A former bag buyer...
Since dad left room 101, both of those roommates have also passed away.
So many departures, so many tributes.
Dad has been moved to room one, right across from the nurses station.
The staff is very kind.
Dad is getting thinner and more confused.
I so ache for you. I went through this with my dad. The dementia, the falls because he would forget he couldn't walk, the confusion. He asked my mom once where his mother was. He told her once in a more lucid moment, "I've gone so deep inside myself I can't find my way out anymore." He progressively failed just like your father, first at home with my mother valiantly caring for him until he could no longer even shuffle with a walker across the floor ever so slowly. When she could not lift him, he had to go into an old age home/hospital. Luckily it was in a small town in Central Florida and it wasn't far for my mom to visit each day. For me, though, it was always more than a 2 hour drive each way, so I didn't visit as much as I wish I could have. It was a relief when he passed, and I love it that his last meal on the night before he died was his favorite food in the world - ice cream. I didn't get as involved as my mother did with roommates and others who lived there, but it always depressed me to hear my father surrounded by people randomly yelling out, "help me" or some other such thing. I know when the day came for him to go permanently to the home he was devastated and my mother felt horrible. There is no support for people who have worked hard all their lives and just aren't rich enough to afford around the clock care for a loved one that enables them to stay in their familiar surroundings. I hate that. My prayers are for you and the rest of your family as you negotiate these days.

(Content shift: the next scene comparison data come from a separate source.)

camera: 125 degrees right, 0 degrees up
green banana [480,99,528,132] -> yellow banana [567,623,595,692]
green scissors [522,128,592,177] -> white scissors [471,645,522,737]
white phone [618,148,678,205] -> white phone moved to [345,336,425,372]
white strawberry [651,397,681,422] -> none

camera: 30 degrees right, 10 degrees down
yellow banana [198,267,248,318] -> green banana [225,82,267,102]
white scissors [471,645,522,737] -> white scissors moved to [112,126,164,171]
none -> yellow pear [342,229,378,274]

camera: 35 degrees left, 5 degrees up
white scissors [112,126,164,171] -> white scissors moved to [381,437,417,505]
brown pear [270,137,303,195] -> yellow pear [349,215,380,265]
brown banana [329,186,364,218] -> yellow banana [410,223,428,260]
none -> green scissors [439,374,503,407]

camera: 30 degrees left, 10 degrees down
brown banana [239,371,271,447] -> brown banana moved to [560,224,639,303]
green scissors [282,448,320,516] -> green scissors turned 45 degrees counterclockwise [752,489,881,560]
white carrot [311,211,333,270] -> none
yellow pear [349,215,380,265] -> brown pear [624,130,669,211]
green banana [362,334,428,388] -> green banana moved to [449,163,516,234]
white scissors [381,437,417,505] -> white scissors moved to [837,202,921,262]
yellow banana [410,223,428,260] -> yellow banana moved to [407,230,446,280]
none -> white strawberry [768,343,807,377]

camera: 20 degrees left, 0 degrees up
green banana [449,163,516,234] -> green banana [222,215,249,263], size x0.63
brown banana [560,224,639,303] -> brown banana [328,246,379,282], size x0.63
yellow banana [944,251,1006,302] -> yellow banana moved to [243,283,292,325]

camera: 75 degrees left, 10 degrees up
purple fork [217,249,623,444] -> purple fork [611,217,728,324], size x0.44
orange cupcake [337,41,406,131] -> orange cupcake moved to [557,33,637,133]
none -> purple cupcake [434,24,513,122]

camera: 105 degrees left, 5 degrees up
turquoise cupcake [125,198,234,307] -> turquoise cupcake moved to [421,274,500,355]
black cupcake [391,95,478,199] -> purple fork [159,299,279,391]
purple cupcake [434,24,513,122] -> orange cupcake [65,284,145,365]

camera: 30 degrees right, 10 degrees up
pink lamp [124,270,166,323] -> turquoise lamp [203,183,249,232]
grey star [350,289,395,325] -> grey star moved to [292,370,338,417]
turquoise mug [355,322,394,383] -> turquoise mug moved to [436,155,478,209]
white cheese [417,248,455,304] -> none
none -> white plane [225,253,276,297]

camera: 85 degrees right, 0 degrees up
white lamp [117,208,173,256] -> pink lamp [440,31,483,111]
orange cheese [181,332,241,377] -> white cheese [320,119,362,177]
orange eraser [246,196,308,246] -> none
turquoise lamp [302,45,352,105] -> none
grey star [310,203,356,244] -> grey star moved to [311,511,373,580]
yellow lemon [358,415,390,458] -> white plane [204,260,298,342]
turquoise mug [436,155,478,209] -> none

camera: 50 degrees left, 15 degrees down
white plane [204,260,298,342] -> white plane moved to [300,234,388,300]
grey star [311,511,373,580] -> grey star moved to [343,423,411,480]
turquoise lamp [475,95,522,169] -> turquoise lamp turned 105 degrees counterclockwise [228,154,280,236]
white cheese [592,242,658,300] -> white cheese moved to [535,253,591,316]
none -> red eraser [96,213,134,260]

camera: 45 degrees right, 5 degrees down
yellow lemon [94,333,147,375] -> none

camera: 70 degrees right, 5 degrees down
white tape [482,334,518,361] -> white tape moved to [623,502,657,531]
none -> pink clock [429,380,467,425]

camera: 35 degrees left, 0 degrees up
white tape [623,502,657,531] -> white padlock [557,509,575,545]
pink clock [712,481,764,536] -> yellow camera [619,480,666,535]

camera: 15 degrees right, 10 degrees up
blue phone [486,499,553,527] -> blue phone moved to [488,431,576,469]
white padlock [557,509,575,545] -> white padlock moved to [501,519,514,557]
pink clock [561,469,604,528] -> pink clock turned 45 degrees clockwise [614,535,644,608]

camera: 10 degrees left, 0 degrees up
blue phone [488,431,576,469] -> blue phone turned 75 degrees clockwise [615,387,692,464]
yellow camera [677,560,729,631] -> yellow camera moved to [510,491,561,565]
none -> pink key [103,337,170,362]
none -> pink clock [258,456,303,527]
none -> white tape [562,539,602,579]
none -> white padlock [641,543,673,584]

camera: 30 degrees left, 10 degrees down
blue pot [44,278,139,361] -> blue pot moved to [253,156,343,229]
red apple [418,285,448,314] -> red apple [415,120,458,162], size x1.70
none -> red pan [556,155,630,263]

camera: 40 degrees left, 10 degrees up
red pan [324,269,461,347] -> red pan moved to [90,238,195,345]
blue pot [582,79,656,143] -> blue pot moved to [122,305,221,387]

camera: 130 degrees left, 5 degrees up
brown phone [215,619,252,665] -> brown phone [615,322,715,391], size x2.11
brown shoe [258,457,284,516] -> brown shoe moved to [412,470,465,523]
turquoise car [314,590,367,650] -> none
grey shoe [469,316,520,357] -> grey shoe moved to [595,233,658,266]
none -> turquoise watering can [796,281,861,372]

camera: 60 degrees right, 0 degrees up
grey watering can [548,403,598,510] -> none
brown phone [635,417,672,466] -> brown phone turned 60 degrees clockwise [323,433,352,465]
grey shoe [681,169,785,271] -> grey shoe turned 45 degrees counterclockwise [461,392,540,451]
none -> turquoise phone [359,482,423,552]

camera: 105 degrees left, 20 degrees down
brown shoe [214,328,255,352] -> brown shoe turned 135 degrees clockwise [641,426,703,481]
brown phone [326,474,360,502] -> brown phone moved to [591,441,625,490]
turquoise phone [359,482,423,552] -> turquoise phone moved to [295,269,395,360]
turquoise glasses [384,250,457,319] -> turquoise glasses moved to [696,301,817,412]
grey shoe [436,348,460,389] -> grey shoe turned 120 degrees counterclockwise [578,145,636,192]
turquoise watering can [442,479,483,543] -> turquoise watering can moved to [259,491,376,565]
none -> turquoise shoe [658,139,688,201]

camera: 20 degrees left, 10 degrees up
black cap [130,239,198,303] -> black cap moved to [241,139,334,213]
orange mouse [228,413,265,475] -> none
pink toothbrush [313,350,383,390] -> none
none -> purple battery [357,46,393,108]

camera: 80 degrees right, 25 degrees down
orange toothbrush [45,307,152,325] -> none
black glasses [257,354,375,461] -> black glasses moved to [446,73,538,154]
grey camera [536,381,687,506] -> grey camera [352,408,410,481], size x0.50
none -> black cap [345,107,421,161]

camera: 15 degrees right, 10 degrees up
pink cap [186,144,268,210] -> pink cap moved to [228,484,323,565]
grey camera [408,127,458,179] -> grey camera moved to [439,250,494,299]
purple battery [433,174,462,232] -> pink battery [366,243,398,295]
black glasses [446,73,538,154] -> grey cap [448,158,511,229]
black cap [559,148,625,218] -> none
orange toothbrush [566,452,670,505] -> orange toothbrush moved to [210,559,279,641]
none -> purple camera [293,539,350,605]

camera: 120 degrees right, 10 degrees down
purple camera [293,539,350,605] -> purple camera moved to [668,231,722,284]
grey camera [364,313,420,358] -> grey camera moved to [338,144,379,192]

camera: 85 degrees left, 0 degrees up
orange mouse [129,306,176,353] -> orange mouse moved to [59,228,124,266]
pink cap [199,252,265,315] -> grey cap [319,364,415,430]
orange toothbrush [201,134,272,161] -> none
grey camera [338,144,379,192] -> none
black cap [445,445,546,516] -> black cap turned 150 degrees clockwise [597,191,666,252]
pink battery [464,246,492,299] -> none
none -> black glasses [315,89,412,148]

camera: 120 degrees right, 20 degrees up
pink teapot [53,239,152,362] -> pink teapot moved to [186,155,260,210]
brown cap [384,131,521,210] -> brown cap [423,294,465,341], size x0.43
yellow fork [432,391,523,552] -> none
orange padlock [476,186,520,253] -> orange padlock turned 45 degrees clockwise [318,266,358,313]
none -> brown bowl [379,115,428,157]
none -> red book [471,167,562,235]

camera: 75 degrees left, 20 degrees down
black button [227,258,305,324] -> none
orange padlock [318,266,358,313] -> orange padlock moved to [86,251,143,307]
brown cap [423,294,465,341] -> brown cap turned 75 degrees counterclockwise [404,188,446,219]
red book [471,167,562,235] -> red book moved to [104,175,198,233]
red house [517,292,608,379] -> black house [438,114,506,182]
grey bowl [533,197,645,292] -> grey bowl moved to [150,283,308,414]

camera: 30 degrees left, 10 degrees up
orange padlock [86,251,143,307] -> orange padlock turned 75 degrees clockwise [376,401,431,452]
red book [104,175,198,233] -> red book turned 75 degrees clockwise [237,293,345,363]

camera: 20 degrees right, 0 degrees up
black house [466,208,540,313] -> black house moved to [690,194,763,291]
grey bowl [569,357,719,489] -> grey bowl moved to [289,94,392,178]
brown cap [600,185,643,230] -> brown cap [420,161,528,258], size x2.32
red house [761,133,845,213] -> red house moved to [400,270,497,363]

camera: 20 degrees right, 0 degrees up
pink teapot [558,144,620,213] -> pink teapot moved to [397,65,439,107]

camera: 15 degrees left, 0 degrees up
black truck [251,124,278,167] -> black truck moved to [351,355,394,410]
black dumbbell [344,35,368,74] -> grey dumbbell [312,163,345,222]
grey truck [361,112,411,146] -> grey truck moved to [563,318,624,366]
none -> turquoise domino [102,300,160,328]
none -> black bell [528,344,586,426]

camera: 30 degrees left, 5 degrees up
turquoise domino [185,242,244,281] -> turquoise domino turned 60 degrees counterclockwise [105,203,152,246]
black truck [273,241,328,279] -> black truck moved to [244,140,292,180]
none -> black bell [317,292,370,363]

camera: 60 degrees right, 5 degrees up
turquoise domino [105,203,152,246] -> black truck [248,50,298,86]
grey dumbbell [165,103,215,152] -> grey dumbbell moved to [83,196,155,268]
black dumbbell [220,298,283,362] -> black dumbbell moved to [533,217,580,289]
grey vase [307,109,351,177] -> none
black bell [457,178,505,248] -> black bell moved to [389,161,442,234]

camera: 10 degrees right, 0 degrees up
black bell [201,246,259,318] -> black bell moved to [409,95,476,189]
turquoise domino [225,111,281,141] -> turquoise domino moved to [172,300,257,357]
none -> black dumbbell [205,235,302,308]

How often does your mother get to see your dad now?
Wow, so eloquent. We also have been through this, twice, and we also did not fight or argue, and just offered support among the siblings. Dad and mom each got moved to a care center in Calgary, not too far away. The were separated ultimately, but did not like each other much anyway. Your parents feel the loss more.
We were so grateful that we did not have to care for them in anybody's home - there are some countries where they have no choice, and even in the USA, my sister works in elder care, and subsidized seniors have to die within a year of nursing care, or they run out of funds, and the family has to take them home. Mom would have been OK, but dad lasted 2.5 years in his wheel chair.
Dad was happiest the last 2 years, because he forgot mom died, as he lost his mind. He told amazing stories, some we had not heard before, but they got a bit old, quickly, repeated every 5 minutes, then every 4 minutes, 2 minutes . . . as he got more loopy and the loops got shorter.
You have written a poignant tribute to your dad. It is so hard to watch. Hugs and love from someone who has been through it.